À Goodison Park, Creed tient la dragée haute au champion jusqu’à la fin de la rencontre – non sans rappeler un certain Rocky.
Ricky Conlan won the fight, but Adonis Creed won the night.
Le boxeur avec un oeil en moins, et son coach diminué, se retrouvent à Philadelphie pour contempler la ville du haut des soixante douze marches mythiques du Museum of Art.
If you look hard enough you can see your whole life from up here.
How does it look?
Not bad at all.
L’EXPLICATION
Creed, c’est mener plusieurs combats à la fois.
Une marque bien connue de boisson pour l’effort a utilisé comme slogan publicitaire There’s no small game. Pas de petit match. Chaque athlète, peu importe son niveau, s’investit comme s’il s’agissait de la compétition de sa vie. Avec la même intensité que les champion·nes. Finale de coupe du monde ou finale de coupe de Haute-Saône, même combat!
Pourtant il existe des affrontements de natures différentes. Tout ne se joue pas que sur un terrain ou sur un ring.
Au long d’une vie, chacun·e doit en mener plusieurs à la fois.
Pour Rocky, le premier combat a été de se sortir de sa condition de minable en se prouvant qu’il était capable de mieux (cf Rocky). Par la suite, il a du affronter d’autres défis comme celui de rester au plus haut niveau (cf Rocky III), ou encore celui de défendre son pays face à la menace communiste (cf Rocky IV).
Les combat d’Adonis sont différents bien que similaires au sens il a des choses à se prouver. Tout d’abord il doit parvenir à maitriser la colère d’avoir grandi sans paternel. Soupe au lait, il veut mettre des gnons à tous ses copains.

━━━━━━

> **CONSIGNE À SUIVRE**: Recopiez intégralement l'extrait sur Creed présenté ci-dessus, sans en changer un seul mot.

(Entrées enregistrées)
━━━━━━

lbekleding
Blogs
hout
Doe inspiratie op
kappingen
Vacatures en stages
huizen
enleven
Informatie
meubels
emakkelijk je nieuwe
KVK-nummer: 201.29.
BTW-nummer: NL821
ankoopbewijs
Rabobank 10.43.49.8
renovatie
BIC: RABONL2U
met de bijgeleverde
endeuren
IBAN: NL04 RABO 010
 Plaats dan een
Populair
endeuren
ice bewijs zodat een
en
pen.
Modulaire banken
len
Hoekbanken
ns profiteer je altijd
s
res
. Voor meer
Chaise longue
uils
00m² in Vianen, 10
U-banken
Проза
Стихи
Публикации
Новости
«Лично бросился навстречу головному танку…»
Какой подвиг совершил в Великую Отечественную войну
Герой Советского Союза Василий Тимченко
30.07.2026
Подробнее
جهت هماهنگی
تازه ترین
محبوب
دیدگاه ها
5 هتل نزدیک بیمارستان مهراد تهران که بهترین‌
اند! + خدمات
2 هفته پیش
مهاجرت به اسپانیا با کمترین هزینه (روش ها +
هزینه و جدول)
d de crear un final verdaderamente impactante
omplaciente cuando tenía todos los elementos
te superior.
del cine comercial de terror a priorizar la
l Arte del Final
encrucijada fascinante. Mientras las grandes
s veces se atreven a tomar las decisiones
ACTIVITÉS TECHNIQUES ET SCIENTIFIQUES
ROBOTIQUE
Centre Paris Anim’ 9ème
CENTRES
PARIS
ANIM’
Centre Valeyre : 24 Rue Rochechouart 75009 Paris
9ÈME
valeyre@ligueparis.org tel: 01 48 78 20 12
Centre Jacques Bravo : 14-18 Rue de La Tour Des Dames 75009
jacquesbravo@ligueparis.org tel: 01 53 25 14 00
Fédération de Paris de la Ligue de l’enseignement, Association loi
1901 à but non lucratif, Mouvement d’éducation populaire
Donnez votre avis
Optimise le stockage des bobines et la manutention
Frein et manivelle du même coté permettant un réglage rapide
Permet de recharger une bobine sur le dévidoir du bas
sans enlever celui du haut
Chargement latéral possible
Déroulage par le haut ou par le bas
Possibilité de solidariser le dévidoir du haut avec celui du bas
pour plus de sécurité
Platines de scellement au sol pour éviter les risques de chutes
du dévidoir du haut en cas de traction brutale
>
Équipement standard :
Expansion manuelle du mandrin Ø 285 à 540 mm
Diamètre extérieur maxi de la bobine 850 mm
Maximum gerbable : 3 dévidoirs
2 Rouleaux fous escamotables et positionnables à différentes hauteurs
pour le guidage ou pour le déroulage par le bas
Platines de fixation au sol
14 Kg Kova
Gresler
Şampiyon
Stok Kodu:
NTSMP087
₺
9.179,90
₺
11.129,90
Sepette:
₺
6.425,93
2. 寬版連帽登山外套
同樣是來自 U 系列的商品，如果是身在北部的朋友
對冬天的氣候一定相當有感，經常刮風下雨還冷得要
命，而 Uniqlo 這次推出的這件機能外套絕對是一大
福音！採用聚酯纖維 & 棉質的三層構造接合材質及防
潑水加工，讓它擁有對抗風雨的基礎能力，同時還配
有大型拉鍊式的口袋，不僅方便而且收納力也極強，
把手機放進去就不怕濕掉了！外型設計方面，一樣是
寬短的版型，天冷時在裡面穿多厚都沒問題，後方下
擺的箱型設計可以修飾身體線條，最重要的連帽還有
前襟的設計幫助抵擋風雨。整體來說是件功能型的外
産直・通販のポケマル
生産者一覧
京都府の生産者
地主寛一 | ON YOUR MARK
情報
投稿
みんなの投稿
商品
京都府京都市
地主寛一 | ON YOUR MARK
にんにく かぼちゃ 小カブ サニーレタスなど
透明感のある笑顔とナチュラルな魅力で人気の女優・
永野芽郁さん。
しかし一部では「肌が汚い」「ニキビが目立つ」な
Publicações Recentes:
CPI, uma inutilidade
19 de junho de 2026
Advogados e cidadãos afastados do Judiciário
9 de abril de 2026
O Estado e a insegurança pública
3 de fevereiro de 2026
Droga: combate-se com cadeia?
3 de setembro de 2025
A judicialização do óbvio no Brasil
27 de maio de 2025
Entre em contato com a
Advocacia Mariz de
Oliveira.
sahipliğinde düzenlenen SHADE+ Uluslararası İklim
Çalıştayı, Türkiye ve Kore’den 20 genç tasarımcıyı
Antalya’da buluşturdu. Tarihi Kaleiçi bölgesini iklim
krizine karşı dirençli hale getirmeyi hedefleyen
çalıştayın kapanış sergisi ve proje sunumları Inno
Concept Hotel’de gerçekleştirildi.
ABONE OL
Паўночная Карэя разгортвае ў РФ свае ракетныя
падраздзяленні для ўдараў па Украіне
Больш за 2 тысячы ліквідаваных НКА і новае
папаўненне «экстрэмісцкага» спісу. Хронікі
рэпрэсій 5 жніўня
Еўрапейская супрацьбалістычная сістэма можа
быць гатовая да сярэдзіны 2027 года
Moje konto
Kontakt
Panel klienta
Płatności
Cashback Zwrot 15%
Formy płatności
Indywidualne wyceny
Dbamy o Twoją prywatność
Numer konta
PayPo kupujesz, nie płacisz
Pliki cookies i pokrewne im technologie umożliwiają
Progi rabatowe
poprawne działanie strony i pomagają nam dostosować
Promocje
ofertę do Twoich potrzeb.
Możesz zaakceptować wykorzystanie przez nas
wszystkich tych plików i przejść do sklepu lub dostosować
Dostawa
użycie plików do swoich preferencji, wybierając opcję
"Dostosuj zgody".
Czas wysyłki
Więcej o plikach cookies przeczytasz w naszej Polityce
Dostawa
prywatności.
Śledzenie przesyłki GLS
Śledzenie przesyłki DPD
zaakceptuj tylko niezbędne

━━━━━━

> **RÉPONSE PROPOSÉE**:
À Goodison Park, Creed tient la dragée haute au champion jusqu’à la fin de la rencontre – non sans rappeler un certain Rocky.
Ricky Conlan won the fight, but Adonis Creed won the night.
Le boxeur avec un oeil en moins, et son coach diminué, se retrouvent à Philadelphie pour contempler la ville du haut des soixante douze marches mythiques du Museum of Art.
If you look hard enough you can see your whole life from up here.
How does it look?
Not bad at all.
L’EXPLICATION
Creed, c’est mener plusieurs combats à la fois.
Une marque bien connue de boisson pour l’effort a utilisé comme slogan publicitaire There’s no small game. Pas de petit match. Chaque athlète, peu importe son niveau, s’investit comme s’il s’agissait de la compétition de sa vie. Avec la même intensité que les champion·nes. Finale de coupe du monde ou finale de coupe de Haute-Saône, même combat!
Pourtant il existe des affrontements de natures différentes. Tout ne se joue pas que sur un terrain ou sur un ring.
Au long d’une vie, chacun·e doit en mener plusieurs à la fois.
Pour Rocky, le premier combat a été de se sortir de sa condition de minable en se prouvant qu’il était capable de mieux (cf Rocky). Par la suite, il a du affronter d’autres défis comme celui de rester au plus haut niveau (cf Rocky III), ou encore celui de défendre son pays face à la menace communiste (cf Rocky IV).
Les combat d’Adonis sont différents bien que similaires au sens il a des choses à se prouver. Tout d’abord il doit parvenir à maitriser la colère d’avoir grandi sans paternel. Soupe au lait, il veut mettre des gnons à tous ses copains.